NIPS 2017
Mon Dec 4th through Sat the 9th, 2017 at Long Beach Convention Center
Reviewer 1
The paper extends recent work of Scieur et al [2016] on nonlinear acceleration via extrapolation of sequences from deterministic to stochastic optimization. The work by Scieur itself generalizes and extends results developed in the late 60s and 70s from quadratics to non-quadratics (whence the name “nonlinear”). Sequence extrapolation methods seem to have been “forgotten” or simply “not in use” by the ML and optimization community until recently, and have some interesting theoretical and practical properties. For instance, nonlinear regularized acceleration (NRA) is capable to accelerate the sequence of iterates formed by the gradient descent method and obtain the optimal accelerated rate. This is done via what essentially amounts to a “bootstrapping” extrapolation process.

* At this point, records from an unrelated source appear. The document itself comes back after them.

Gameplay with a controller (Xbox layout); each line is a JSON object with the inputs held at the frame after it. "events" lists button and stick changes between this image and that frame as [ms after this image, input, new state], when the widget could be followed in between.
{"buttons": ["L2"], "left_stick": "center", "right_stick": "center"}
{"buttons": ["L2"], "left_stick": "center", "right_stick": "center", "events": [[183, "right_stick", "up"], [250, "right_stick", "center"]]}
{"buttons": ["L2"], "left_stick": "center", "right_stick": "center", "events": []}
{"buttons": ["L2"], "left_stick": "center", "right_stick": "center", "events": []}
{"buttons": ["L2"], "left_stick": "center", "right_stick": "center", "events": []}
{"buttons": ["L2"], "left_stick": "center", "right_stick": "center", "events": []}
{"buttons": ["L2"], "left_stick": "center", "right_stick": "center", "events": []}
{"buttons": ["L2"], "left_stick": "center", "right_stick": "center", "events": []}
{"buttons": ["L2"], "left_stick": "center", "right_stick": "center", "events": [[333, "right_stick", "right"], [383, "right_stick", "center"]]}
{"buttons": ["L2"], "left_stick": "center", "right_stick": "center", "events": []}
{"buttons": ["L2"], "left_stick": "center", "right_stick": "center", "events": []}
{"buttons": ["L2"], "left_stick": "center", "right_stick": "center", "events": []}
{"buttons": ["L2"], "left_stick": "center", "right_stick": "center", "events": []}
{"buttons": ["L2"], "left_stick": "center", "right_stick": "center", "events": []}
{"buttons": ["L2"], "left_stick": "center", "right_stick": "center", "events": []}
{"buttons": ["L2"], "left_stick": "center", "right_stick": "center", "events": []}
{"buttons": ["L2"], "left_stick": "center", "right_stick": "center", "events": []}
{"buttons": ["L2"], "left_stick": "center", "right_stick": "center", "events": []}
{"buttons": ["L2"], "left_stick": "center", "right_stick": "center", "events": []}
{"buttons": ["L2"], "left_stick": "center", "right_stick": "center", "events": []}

Stochastic methods are the state of the art for optimization/training methods in ML, which is enough motivation to study sequence extrapolation methods for stochastic sequences, such as those formed from the iterates of SGD, SVRG, SDCA, SAGA, QUARTZ and so on. Hence, the topic of the paper is both timely and relevant.
Unfortunately, if theory is to be followed, each extrapolation steps is very expensive. When applied to the ERM problem, it is linear in the number of training points, and quadratic in k where k is the current iteration counter. Hence, the cost is extremely prohibitive, which means that the theoretical results are not useful. However, the authors show through experiments that practical benefits of their method are observed when a restarting strategy is used on consecutive sequences of iterates of small/constant length (experiments were done for k=10). The paper would have been much stronger if these issues were resolved – if acceleration can be provably established for the restarting technique they use in practical experiments.
Main issues:
1) Sentence on line 25 does not make sense. How is 1 – kappa an accelerated rate?
2) Why is \sqrt{S_\kappa(k,0)} equal to 1/kappa * [(1-sqrt{\kappa}) / (1 + \sqrt{\kappa}) ] ^k? I do not see a derivation of this in the paper. In other words, how does Cor 3.4 follow from (19)?
3) Cor 3.4: a factor of 1/\kappa seems to be missing here.
4) It should be mentioned in Section 3 which of the results were established in Scieur et al. [2016] and which are new. This is is not clear.
5) Prop 3.3: are the polynomials supposed to have real coefficients?
6) Why should we be interested in the sequence {x_t} produced by the linearized model (8)? We are primarily interested in the sequence provided by the original model x_{t+1} = g(x_t). This should be better motivated.
7) Prop 3.6: Should the fraction defining the rate be (1-sqrt{\kappa}) / (1+ \sqrt{\kappa}) instead of (1 - \kappa ) / (1 + \kappa )?
Small issues:
8) 27: method
9) 29 (and elsewhere): “performance” instead of “performances”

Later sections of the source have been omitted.